* _Try it_
Pick out each line in these entries that contains the string "operating".

Data excerpts:

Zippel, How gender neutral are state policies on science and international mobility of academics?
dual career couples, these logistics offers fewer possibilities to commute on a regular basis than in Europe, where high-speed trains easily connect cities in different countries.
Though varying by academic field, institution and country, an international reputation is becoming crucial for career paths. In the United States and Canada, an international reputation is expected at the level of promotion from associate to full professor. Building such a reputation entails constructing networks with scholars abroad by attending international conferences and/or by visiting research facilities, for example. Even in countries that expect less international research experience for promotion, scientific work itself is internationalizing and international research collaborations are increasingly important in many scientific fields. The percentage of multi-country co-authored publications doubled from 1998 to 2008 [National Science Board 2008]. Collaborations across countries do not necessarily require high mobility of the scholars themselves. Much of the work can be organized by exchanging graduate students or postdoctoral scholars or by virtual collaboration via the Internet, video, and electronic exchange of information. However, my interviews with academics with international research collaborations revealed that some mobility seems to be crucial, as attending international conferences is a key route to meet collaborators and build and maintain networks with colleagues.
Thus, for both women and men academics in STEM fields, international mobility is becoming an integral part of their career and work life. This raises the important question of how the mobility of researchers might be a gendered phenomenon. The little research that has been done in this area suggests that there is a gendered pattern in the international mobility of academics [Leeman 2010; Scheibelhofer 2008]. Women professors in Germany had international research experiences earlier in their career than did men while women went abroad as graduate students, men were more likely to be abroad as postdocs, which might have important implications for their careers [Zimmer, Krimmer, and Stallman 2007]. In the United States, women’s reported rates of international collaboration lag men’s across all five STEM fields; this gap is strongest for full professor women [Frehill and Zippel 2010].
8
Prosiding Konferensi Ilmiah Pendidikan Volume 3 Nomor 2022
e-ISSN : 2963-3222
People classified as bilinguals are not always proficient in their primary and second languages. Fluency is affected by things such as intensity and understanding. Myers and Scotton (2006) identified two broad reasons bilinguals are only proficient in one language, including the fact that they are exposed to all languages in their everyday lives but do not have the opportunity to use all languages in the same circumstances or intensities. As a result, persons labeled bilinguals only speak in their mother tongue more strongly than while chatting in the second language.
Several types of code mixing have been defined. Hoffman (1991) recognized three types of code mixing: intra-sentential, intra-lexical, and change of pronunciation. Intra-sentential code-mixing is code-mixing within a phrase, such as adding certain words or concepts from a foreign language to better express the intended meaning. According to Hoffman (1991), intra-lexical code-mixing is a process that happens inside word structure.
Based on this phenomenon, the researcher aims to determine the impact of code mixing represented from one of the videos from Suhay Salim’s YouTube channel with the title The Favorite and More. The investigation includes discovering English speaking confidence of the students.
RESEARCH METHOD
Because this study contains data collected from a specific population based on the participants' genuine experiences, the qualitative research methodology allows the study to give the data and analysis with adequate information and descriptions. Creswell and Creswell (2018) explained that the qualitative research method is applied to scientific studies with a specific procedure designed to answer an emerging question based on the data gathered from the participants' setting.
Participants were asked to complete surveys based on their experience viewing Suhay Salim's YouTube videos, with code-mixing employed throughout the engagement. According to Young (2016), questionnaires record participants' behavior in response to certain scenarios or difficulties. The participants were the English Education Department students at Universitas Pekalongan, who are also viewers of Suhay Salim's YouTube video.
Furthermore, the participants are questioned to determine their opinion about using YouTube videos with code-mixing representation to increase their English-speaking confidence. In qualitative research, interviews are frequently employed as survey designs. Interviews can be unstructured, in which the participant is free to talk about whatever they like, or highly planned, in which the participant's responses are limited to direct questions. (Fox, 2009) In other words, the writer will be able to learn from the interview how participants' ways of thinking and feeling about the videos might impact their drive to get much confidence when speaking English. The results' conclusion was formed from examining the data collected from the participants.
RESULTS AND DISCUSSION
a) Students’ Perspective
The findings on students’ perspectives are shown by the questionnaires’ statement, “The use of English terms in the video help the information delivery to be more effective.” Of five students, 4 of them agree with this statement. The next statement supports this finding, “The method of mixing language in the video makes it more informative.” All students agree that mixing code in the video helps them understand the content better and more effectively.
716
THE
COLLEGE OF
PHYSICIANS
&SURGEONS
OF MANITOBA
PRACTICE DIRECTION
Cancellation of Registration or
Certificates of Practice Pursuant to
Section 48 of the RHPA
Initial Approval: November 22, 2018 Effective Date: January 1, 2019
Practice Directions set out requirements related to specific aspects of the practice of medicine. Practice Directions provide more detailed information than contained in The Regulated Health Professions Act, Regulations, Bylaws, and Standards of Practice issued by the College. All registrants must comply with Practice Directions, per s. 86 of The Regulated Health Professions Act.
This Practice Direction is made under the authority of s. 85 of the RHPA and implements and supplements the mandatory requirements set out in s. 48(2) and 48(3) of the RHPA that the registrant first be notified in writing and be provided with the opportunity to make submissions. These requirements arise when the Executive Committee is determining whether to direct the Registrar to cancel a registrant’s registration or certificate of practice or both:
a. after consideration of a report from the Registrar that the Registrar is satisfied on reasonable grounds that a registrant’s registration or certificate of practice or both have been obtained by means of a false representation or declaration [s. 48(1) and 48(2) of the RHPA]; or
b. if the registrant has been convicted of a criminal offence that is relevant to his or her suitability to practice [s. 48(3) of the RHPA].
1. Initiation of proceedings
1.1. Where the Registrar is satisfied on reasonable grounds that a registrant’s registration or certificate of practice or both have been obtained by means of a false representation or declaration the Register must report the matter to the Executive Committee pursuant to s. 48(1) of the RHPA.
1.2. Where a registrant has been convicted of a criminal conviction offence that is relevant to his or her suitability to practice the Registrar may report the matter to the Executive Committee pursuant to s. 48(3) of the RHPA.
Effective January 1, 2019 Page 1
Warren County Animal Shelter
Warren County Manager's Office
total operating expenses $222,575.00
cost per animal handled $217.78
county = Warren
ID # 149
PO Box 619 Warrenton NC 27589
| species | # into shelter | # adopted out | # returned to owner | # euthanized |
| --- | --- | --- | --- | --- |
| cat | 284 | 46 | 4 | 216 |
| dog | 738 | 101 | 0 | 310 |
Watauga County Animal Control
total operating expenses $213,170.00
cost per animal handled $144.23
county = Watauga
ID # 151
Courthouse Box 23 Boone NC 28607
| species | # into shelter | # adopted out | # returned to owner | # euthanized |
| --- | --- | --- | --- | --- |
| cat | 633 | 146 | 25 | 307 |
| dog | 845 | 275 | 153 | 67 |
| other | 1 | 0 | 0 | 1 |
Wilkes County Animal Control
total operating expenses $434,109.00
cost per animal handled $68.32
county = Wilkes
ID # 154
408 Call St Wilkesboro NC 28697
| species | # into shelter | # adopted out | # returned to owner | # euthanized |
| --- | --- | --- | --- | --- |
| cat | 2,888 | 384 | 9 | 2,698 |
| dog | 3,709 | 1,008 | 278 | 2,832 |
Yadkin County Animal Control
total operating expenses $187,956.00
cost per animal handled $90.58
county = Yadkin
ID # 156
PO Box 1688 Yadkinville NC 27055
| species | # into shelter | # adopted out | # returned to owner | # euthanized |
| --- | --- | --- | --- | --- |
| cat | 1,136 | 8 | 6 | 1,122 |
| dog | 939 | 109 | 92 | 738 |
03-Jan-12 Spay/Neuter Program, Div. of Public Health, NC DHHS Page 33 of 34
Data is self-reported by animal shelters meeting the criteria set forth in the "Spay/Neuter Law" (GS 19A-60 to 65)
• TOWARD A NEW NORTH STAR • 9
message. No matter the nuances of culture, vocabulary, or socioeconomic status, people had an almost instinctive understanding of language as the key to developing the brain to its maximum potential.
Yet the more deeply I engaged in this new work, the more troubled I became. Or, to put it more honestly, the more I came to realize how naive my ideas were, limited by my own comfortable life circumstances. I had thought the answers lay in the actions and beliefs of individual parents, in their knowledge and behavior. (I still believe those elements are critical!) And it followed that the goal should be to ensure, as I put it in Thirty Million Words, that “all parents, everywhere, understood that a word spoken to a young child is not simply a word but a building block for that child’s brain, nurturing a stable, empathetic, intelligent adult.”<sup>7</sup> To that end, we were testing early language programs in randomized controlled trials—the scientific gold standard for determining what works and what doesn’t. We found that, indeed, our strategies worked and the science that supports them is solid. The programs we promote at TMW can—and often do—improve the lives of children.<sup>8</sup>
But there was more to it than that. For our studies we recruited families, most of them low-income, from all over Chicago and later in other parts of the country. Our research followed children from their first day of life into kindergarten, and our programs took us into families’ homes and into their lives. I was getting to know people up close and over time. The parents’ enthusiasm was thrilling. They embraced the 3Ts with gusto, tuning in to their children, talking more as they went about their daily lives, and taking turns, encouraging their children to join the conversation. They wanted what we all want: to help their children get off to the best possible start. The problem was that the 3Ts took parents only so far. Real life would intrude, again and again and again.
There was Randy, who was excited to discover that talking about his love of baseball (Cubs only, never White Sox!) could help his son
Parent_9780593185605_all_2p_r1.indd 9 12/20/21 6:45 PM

* _Reply_
total operating expenses $222,575.00
total operating expenses $213,170.00
total operating expenses $434,109.00
total operating expenses $187,956.00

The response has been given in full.